**WHAT YOU SHOULD DO**
Format every line of the items below as a Markdown table with two columns, "Row" and "Line," numbering rows consecutively and skipping blank lines.

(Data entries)
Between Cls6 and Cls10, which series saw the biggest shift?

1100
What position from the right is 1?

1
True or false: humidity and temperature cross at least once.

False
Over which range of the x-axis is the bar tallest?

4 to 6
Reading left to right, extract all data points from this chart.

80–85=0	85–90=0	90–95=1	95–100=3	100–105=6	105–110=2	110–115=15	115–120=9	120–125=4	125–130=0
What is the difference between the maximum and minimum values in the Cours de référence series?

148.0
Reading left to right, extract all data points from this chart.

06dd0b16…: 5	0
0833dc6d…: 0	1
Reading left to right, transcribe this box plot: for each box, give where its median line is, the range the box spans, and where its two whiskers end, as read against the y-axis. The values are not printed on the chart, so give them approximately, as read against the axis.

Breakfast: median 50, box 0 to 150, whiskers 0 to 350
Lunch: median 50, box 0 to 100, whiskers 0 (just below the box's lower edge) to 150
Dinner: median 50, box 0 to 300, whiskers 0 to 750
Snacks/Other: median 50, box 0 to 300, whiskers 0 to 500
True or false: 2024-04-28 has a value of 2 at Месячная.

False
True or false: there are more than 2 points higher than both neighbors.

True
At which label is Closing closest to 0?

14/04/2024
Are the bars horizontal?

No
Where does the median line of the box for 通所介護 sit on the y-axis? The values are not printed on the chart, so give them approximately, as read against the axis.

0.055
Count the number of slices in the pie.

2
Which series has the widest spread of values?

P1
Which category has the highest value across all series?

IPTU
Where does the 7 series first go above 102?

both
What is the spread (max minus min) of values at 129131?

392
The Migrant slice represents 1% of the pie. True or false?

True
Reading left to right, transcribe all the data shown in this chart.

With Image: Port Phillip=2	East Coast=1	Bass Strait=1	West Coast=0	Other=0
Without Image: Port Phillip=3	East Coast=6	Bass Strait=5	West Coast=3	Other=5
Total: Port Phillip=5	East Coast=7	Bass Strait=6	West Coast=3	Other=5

**EXERCISE OUTPUT**
| Row | Line |
|---|---|
| 1 | Between Cls6 and Cls10, which series saw the biggest shift? |
| 2 | 1100 |
| 3 | What position from the right is 1? |
| 4 | 1 |
| 5 | True or false: humidity and temperature cross at least once. |
| 6 | False |
| 7 | Over which range of the x-axis is the bar tallest? |
| 8 | 4 to 6 |
| 9 | Reading left to right, extract all data points from this chart. |
| 10 | 80–85=0	85–90=0	90–95=1	95–100=3	100–105=6	105–110=2	110–115=15	115–120=9	120–125=4	125–130=0 |
| 11 | What is the difference between the maximum and minimum values in the Cours de référence series? |
| 12 | 148.0 |
| 13 | Reading left to right, extract all data points from this chart. |
| 14 | 06dd0b16…: 5	0 |
| 15 | 0833dc6d…: 0	1 |
| 16 | Reading left to right, transcribe this box plot: for each box, give where its median line is, the range the box spans, and where its two whiskers end, as read against the y-axis. The values are not printed on the chart, so give them approximately, as read against the axis. |
| 17 | Breakfast: median 50, box 0 to 150, whiskers 0 to 350 |
| 18 | Lunch: median 50, box 0 to 100, whiskers 0 (just below the box's lower edge) to 150 |
| 19 | Dinner: median 50, box 0 to 300, whiskers 0 to 750 |
| 20 | Snacks/Other: median 50, box 0 to 300, whiskers 0 to 500 |
| 21 | True or false: 2024-04-28 has a value of 2 at Месячная. |
| 22 | False |
| 23 | True or false: there are more than 2 points higher than both neighbors. |
| 24 | True |
| 25 | At which label is Closing closest to 0? |
| 26 | 14/04/2024 |
| 27 | Are the bars horizontal? |
| 28 | No |
| 29 | Where does the median line of the box for 通所介護 sit on the y-axis? The values are not printed on the chart, so give them approximately, as read against the axis. |
| 30 | 0.055 |
| 31 | Count the number of slices in the pie. |
| 32 | 2 |
| 33 | Which series has the widest spread of values? |
| 34 | P1 |
| 35 | Which category has the highest value across all series? |
| 36 | IPTU |
| 37 | Where does the 7 series first go above 102? |
| 38 | both |
| 39 | What is the spread (max minus min) of values at 129131? |
| 40 | 392 |
| 41 | The Migrant slice represents 1% of the pie. True or false? |
| 42 | True |
| 43 | Reading left to right, transcribe all the data shown in this chart. |
| 44 | With Image: Port Phillip=2	East Coast=1	Bass Strait=1	West Coast=0	Other=0 |
| 45 | Without Image: Port Phillip=3	East Coast=6	Bass Strait=5	West Coast=3	Other=5 |
| 46 | Total: Port Phillip=5	East Coast=7	Bass Strait=6	West Coast=3	Other=5 |